* Extrait *
----------
Des Anglais en costume

Les rebondissements qui l’ont poussé à la démission débutent en 2008. A l’époque, les familles bugeoises ne se doutent pas que, au fond d’un ministère, la signature du permis des Moussières s’apprête à bousculer leurs vies. « L’Etat nous a livrés en pâture aux pétroliers », s’emporte Alain Balland, le maire de Corcelles. L’offensive des industriels a démarré doucement. « Les premières années, il ne se passait rien, se souvient Christine Monnet, présidente du collectif des opposants aux forages. Seuls les élus avaient connaissance de ce permis. » L’année 2010 marque un tournant. Des Anglais en costume trois-pièces débarquent dans les prairies de Corcelles : Celtique Energie, petite compagnie londonienne, cherche des terrains. Dès lors, un climat de suspicion s’installe dans la région.

« Vous pensez, une voiture de location immatriculée en Suisse, dans le coin, ça ne passe pas inaperçu », glisse Gabriel Savarin, producteur laitier pour le comté AOC. Au printemps 2011, deux Britanniques frappent à la porte de sa ferme. « Ils voulaient louer un hectare de terrain. » L’agriculteur se méfie. Ici, les explorations pétrolières de 1989 ont servi de leçon. A l’époque, Esso Rep, filiale d’Exxon, avait pollué deux sources pour n’extraire que quelques litres de brut. Vingt-cinq ans plus tard, à quelques kilomètres de là, la commune de Vieu-d’Izenave, autrefois autosuffisante en eau, boit aujourd’hui celle du Rhône. « Ce qui se passe dans nos sous-sols karstiques est imprévisible », explique Alain Balland. Alors, quand Celtique lui promet des garanties, l’élu rit tout bas.

Devant ces réticences, la société se tourne vers les Locatelli. « On est polis, on leur a payé le café, se souvient la jeune grand-mère de la famille. Après ça, les gens se sont mis à parler, à me dire : “ Alors, comme ça, tu as vendu aux pétroliers. ” » Comme elle, en 2011, au moins six personnes ont été démarchées. Cet été, le collectif a eu vent de nouvelles approches. « C’est impossible à confirmer, les gens d’ici n’en parlent pas », soupire Michel Savarin – parent éloigné de Gabriel –, qui s’est vu proposer 837 euros par hectare et par an pour un chemin d’accès. Il n’a pas donné suite : recevoir les « gens de Celtique », c’est aller au devant des ennuis.
----------
* Données fournies *

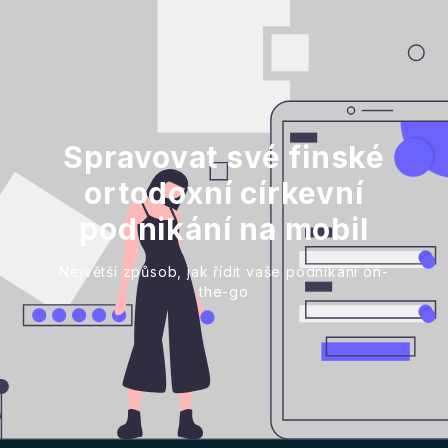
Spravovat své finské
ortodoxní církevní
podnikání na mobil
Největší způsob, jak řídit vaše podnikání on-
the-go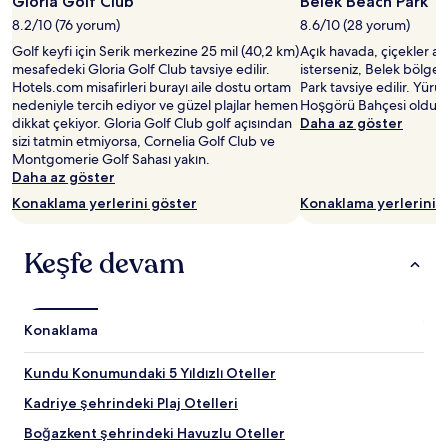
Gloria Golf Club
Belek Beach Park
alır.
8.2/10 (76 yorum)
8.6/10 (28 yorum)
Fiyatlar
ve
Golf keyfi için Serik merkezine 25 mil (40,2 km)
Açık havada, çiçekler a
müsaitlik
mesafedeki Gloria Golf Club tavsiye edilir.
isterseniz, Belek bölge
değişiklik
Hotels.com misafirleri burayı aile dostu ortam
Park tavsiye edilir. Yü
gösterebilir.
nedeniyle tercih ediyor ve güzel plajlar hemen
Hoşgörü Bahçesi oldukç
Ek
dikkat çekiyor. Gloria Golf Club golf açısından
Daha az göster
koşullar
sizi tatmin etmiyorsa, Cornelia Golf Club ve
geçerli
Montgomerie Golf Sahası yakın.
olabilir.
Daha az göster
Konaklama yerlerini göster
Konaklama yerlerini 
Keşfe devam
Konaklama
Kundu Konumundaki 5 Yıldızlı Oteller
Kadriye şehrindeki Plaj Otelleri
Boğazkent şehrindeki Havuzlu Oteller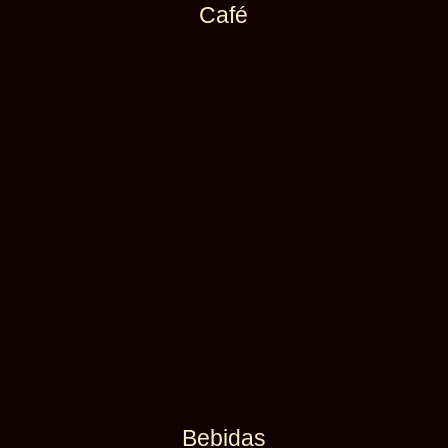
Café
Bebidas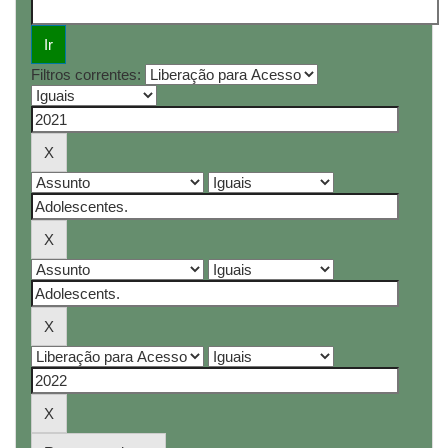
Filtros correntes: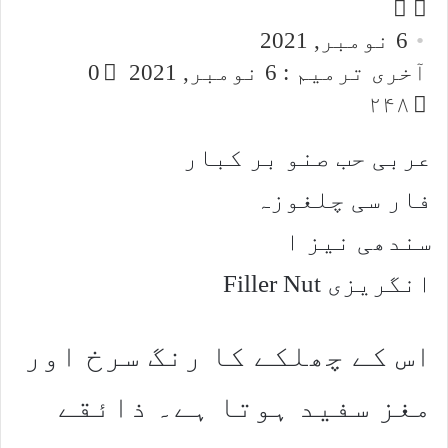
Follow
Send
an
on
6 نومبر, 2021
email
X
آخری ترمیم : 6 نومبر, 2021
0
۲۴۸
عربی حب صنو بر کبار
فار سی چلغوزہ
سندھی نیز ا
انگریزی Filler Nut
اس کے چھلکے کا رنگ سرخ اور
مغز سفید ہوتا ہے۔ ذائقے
----------
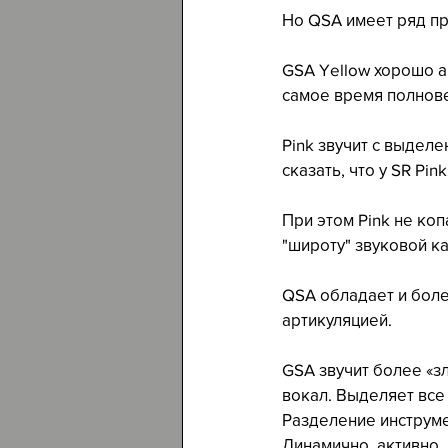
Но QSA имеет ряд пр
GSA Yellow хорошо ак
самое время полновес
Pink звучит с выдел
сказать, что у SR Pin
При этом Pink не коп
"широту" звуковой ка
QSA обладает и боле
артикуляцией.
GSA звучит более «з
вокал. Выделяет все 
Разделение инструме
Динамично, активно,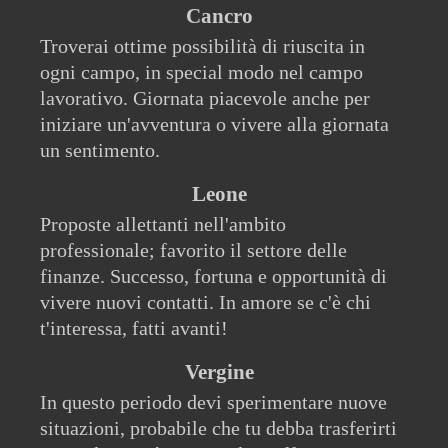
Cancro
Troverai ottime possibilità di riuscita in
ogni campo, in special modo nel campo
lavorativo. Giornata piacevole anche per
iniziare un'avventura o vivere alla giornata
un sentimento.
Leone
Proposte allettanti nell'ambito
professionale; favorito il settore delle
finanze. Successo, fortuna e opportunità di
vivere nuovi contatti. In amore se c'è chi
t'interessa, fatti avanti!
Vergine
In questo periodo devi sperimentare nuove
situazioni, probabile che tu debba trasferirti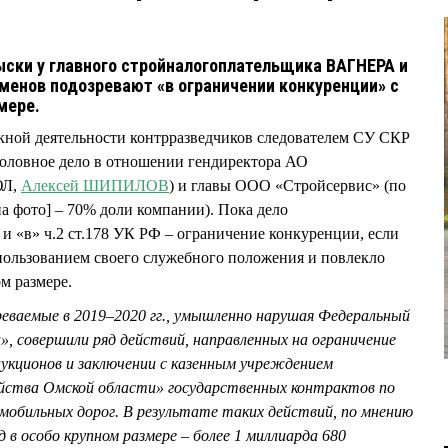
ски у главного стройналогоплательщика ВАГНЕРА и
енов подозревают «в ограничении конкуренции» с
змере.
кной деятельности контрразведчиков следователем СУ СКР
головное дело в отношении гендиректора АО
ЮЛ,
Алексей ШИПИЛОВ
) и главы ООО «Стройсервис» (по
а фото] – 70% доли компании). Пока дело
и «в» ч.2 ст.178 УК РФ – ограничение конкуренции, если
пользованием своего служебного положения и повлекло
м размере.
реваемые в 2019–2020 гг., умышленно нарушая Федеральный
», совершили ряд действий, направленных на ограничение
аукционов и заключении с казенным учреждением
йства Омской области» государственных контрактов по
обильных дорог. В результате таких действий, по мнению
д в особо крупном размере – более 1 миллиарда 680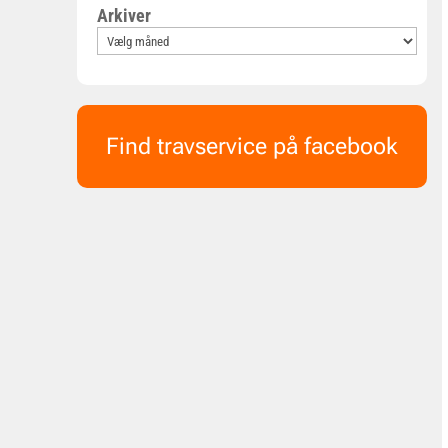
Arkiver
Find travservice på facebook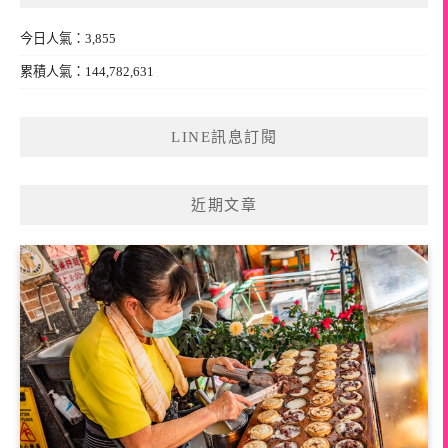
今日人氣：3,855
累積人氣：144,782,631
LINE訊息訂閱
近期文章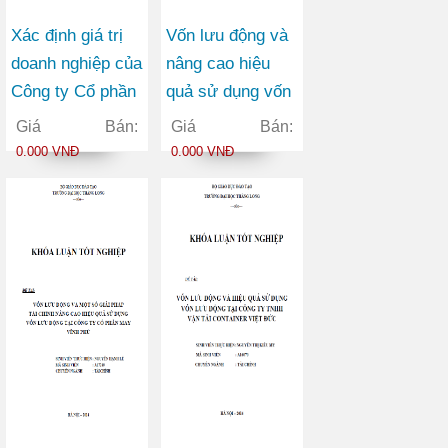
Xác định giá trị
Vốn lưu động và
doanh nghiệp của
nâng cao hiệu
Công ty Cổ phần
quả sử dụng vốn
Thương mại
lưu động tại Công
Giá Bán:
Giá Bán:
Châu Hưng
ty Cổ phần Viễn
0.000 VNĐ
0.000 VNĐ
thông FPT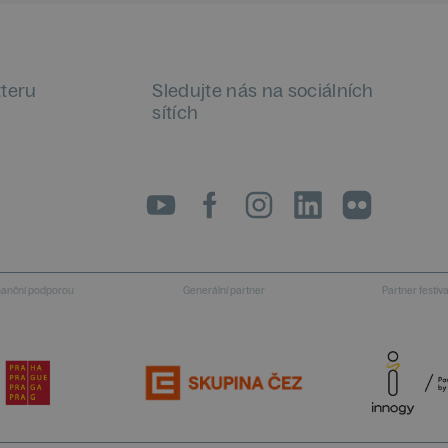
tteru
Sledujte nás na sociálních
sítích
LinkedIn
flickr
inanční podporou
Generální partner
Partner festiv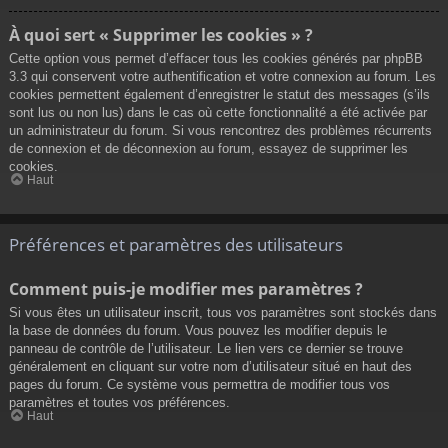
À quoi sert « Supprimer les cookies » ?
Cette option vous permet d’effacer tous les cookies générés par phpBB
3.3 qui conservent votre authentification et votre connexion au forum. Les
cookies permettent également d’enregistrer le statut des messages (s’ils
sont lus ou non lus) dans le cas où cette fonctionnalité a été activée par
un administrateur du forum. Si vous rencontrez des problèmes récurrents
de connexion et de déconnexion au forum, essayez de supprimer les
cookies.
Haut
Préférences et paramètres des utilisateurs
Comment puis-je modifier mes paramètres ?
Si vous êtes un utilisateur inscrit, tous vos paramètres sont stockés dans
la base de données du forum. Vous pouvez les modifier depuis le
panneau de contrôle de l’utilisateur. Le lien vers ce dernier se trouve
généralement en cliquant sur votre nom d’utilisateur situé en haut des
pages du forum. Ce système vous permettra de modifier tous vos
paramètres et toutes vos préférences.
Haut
----------
* Consignes de l'exercice *
a) D'après l'extrait, quelle somme a-t-on proposée à Michel Savarin pour un chemin d'accès ?
b) Résumez l'extrait en trois phrases.
c) Poursuivez l'extrait sur les démarches de Celtique Energie à Corcelles à partir de sa dernière phrase.

* Réponses rédigées *
a) 837 euros par hectare et par an.

b) L'affaire du permis des Moussières débute en 2008, et en 2010 la petite compagnie londonienne Celtique Energie vient chercher des terrains à Corcelles, ce qui installe un climat de suspicion dans la région. Marqués par les explorations de 1989, au cours desquelles Esso Rep avait pollué deux sources, l'agriculteur Gabriel Savarin et le maire Alain Balland se méfient des offres et des garanties de la société. Au moins six personnes ont été démarchées en 2011, et Michel Savarin n'a pas donné suite à une offre de 837 euros par hectare et par an pour un chemin d'accès.

c)
Dallas jurassien

François Dezecache le sait. Soupçonné à tort d’avoir signé la location d’un terrain avec le pétrolier, à l’automne 2011, l’édile quitte écœuré la mairie de Lantenay. Dans les boîtes aux lettres, il glisse sa version des faits : « Il n’y avait aucune décision prise, ni même aucun avis fondé, ni favorable ni défavorable. » Une absence de refus prise pour un oui. « L’hostilité est tellement viscérale qu’elle interdit toute réflexion », se défend encore l’ancien élu.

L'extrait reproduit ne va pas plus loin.